James Coates, an information management assistant, had been working in Port-au-Prince for two years and had an office on the fifth floor of the UN headquarters building that was flattened by the earthquake.

Friends and relatives had been hoping for more than a week that he had somehow survived, but the family received the bad news this morning.

The 37-year-old Mr. Coates grew up in Deer Lake, Nfld., but he had lived and worked on five continents, making him "truly an international citizen" who knew people all over the world, saida friend, Aviva West.

A former freelance reporter and one-time DJ, Mr. Coates had sandwiched his studies at Laval University in Quebec City with sojourns in a village in Togo and a small town in Benin.

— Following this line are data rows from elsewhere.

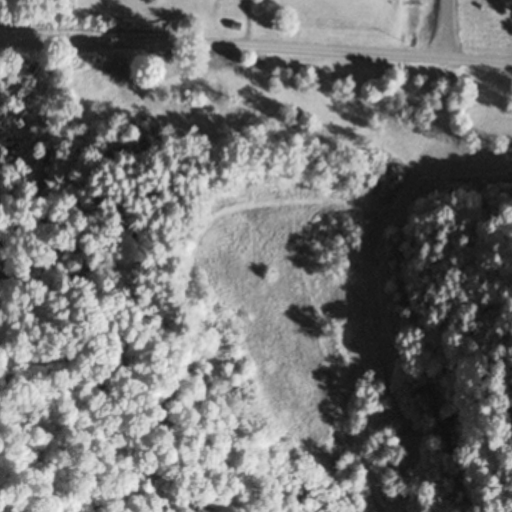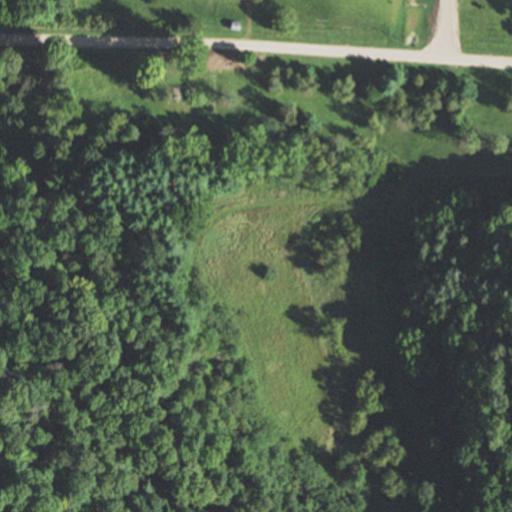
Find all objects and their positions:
road: (256, 47)
building: (174, 116)
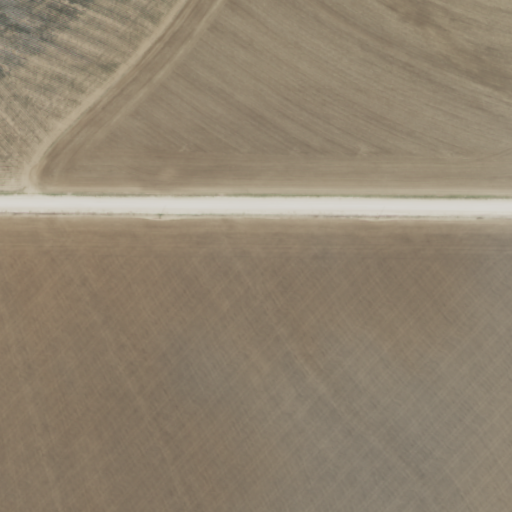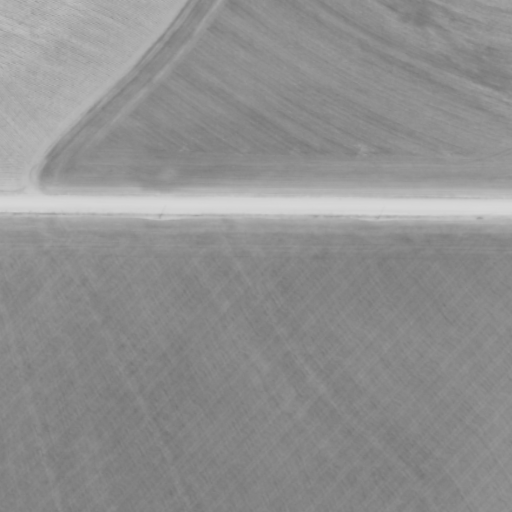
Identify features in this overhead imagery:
road: (256, 203)
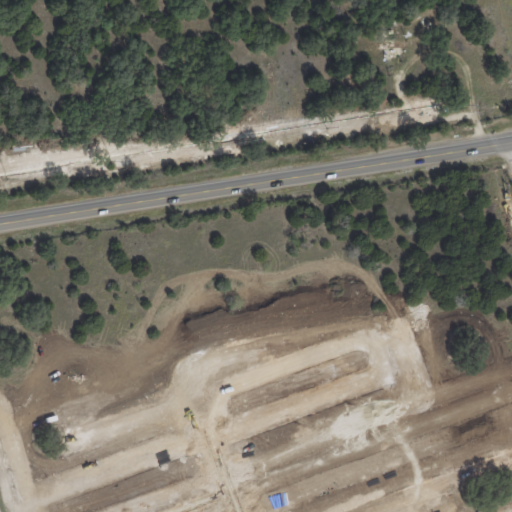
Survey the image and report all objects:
building: (381, 48)
road: (510, 147)
road: (256, 183)
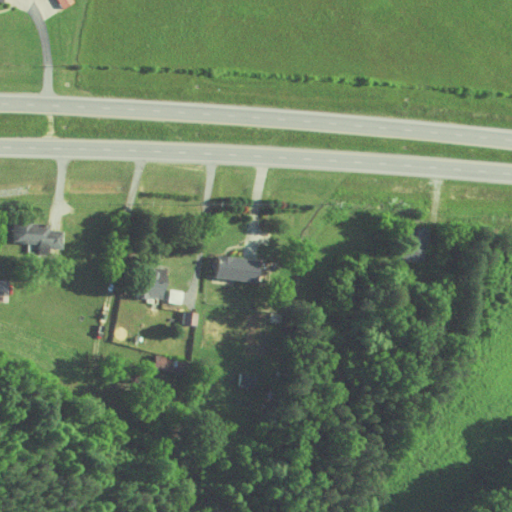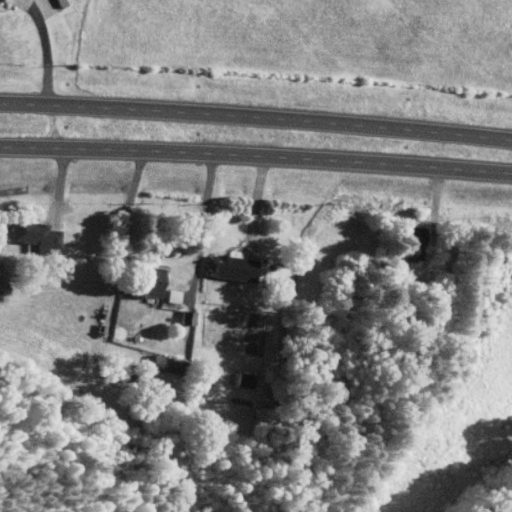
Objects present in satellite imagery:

In addition to English and French, he had learned Vietnamese.

The collapse of the UN offices in the Hotel Christopher has also killed three other Canadian employees: Renée Carrier, a special assistant to the head of the mission, press officer Alexandra Duguay and RCMP Superintendent Douglas Coates (no relation), the acting police commissioner of the UN mission.

Satnam Singh, an IT consultant who was an immigrant living in Montreal, was also killed at Hotel Christopher.

Another Mountie on assignment with the mission, Sergeant Mark Gallagher, died in the rubble of his Port-au-Prince residence.